§ **Exercise inputs**:
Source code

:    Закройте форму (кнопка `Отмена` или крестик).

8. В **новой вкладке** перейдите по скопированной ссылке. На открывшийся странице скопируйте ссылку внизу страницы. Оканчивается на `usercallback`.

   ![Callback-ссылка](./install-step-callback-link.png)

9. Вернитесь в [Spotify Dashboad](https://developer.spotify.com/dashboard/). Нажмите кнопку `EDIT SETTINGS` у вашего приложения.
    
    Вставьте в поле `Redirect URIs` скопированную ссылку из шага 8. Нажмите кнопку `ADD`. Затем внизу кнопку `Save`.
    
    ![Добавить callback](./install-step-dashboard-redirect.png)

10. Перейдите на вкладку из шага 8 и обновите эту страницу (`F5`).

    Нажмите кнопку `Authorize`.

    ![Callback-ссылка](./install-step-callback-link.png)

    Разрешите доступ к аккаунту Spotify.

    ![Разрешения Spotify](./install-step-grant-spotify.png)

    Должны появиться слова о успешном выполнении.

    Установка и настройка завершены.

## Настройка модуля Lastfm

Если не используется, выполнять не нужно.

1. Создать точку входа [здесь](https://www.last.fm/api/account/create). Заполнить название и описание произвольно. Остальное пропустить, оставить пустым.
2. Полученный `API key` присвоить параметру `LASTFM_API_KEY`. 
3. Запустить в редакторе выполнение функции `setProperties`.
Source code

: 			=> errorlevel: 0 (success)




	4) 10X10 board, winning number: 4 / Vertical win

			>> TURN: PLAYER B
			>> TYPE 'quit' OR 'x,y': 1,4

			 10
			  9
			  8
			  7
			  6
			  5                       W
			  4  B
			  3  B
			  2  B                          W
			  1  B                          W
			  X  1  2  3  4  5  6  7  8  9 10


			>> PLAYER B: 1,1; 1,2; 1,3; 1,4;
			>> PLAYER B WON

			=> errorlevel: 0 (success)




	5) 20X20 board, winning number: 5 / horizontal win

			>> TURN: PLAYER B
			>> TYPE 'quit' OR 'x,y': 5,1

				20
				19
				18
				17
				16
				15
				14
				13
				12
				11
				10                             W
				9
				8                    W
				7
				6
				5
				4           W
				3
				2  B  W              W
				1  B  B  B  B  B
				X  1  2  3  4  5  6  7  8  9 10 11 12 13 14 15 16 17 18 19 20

§ **To-do item**: Beginning at the top of the data, extract each line through the line containing "Установка и настройка завершены." and return those lines exactly, with nothing added.

§ **Solution to the exercise**:
Source code

:    Закройте форму (кнопка `Отмена` или крестик).

8. В **новой вкладке** перейдите по скопированной ссылке. На открывшийся странице скопируйте ссылку внизу страницы. Оканчивается на `usercallback`.

   ![Callback-ссылка](./install-step-callback-link.png)

9. Вернитесь в [Spotify Dashboad](https://developer.spotify.com/dashboard/). Нажмите кнопку `EDIT SETTINGS` у вашего приложения.
    
    Вставьте в поле `Redirect URIs` скопированную ссылку из шага 8. Нажмите кнопку `ADD`. Затем внизу кнопку `Save`.
    
    ![Добавить callback](./install-step-dashboard-redirect.png)

10. Перейдите на вкладку из шага 8 и обновите эту страницу (`F5`).

    Нажмите кнопку `Authorize`.

    ![Callback-ссылка](./install-step-callback-link.png)

    Разрешите доступ к аккаунту Spotify.

    ![Разрешения Spotify](./install-step-grant-spotify.png)

    Должны появиться слова о успешном выполнении.

    Установка и настройка завершены.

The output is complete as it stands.